Happily they have no need actually to say “be as pretty as me”, since the byline picture does that for them. The advice they do give, though, makes richly enjoyable reading for a man nonetheless. Obviously, we're supposed to be discouraged by such specific and excluding titles and not study such stuff at all. But books are always ending up in the wrong hands, aren't they?

The advice given here to women can be fairly summarised as: don't be so picky and flirt like crazy. However much you think you are flirting, quadruple it, says Watson. Laugh a lot, be intensely interested, be very impressed, all that. It's superbly retrograde stuff.

To be sure, it implies a fairly low view of men. In fact, Watson remarks that men are so generally insensitive they don't notice anything less exaggerated. “Men are all Helen Kellers in the context of flirting,” she says, itself perhaps not the most sensitive or flattering of comparisons.

But no matter. We don't mind such disparagement, if we even notice it. For what we have here is nothing less than total surrender at the last ditch.

The delusion that happiness was to be found in a Sex and the City-style life of squealing “Oh my god!” about shoes while finding most ­actually existing men woefully inadequate harmed a generation of women. Now it's over. It was all wrong. The whole time.

Nothing could prove that more poignantly than such abject counsel, from women for women, on how, at the very last moment when it still might just be possible, by a feminine adaptation of extraordinary rendition, to tie a man down. Kinder to look away, chaps?

Sarko's novelty floor show

The ever-active President Sarkozy is doing his bit for equality. He has been working hard on his pelvic floor exercises, something undertaken routinely by French women after childbirth but not previously often attempted by men.

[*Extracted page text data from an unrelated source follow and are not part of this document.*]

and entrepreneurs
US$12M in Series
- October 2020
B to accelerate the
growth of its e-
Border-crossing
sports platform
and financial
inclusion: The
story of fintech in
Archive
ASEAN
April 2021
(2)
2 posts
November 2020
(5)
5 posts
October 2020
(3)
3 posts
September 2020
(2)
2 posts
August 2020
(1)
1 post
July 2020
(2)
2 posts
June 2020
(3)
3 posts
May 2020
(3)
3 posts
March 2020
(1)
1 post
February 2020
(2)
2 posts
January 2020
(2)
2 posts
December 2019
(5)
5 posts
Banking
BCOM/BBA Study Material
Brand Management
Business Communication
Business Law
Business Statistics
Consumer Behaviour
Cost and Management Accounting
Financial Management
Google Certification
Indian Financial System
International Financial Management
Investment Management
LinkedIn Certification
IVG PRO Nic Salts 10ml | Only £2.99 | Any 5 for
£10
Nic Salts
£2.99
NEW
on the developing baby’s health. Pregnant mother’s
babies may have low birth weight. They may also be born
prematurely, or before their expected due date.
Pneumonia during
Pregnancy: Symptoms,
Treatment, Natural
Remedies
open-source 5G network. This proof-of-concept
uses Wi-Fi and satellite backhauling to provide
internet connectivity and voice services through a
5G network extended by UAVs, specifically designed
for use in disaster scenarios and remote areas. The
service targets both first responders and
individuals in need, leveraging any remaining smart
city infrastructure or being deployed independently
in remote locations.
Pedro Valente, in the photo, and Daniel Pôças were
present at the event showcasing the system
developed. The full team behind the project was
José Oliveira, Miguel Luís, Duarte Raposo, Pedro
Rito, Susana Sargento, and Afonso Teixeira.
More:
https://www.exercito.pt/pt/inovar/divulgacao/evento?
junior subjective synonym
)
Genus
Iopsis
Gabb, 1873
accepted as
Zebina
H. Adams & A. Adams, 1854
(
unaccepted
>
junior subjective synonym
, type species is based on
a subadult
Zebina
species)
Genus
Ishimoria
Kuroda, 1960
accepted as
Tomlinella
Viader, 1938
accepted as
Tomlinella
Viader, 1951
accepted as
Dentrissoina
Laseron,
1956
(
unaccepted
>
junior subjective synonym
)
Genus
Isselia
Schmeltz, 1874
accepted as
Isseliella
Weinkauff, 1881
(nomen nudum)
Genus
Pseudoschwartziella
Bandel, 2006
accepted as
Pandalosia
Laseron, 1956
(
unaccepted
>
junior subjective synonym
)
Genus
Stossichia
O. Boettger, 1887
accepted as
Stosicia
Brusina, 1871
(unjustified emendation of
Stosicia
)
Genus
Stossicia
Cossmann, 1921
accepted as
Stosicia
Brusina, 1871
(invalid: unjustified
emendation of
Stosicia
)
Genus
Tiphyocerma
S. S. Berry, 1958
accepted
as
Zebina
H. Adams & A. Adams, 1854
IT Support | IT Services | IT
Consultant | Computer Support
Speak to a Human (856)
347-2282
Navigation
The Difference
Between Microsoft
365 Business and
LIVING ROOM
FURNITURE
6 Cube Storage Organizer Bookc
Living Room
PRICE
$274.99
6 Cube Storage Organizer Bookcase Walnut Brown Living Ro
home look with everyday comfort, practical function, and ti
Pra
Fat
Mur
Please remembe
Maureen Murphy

No excuses any more. Leading by example, he is an inspiration to us all. As his personal trainer has put it, “the perineum is the floor of our body and if it's not kept in shape it's as if you had a house with no floor” — and we surely don't want that.

Is it too much to hope that our own politicians might enhance their fitness for government in the same way? Gordon Brown has been looking none too bouncy these past weeks. He has much on his mind, of course. But mens sana, don't you know? And we're all just about ready to try anything now.

A rude Wossy rules

Jonathan Ross returns to our screens tonight, professing to be sorry. “Seriously, I would like to apologise — we've got a great responsibility, what we do is privileged and I will be more aware in future.”

I suspect and hope that in saying this he is being wholly insincere. When, in the future, we look back at these past three months, in which we have suffered economic disaster on a scale that is going to continue to damage us all severely for years ahead, the great witch‑hunt against Ross and Russell Brand for their tasteless prank is going to seem not just irrelevant but virtually inexplicable.

What on earth were we thinking? How silly was that? The sooner Ross returns to all-round rudery the better, I say.

* To the wonderful exhibition of late works by Mark Rothko at Tate Modern which closes on
1 February.

It's not just a show not to be missed — it makes me sad to think that when these pictures leave London, I won't be able to see them again unless I go to them, in Japan and New York. At least we can return to the permanent installation of the nine Seagram murals Rothko donated to the Tate.

The exhibition is as thronged as it deserves, yet for once the crowds don't impair the visit. For, quite visibly, nearly all the people here, whether or not they knew much of Rothko before, are hushed by what they are seeing. They seem not just moved but stilled, chastened even. In its way, it's appropriately a communal experience, spiritual as well as visual. I can't remember when the dynamic of an exhibition last struck me this way.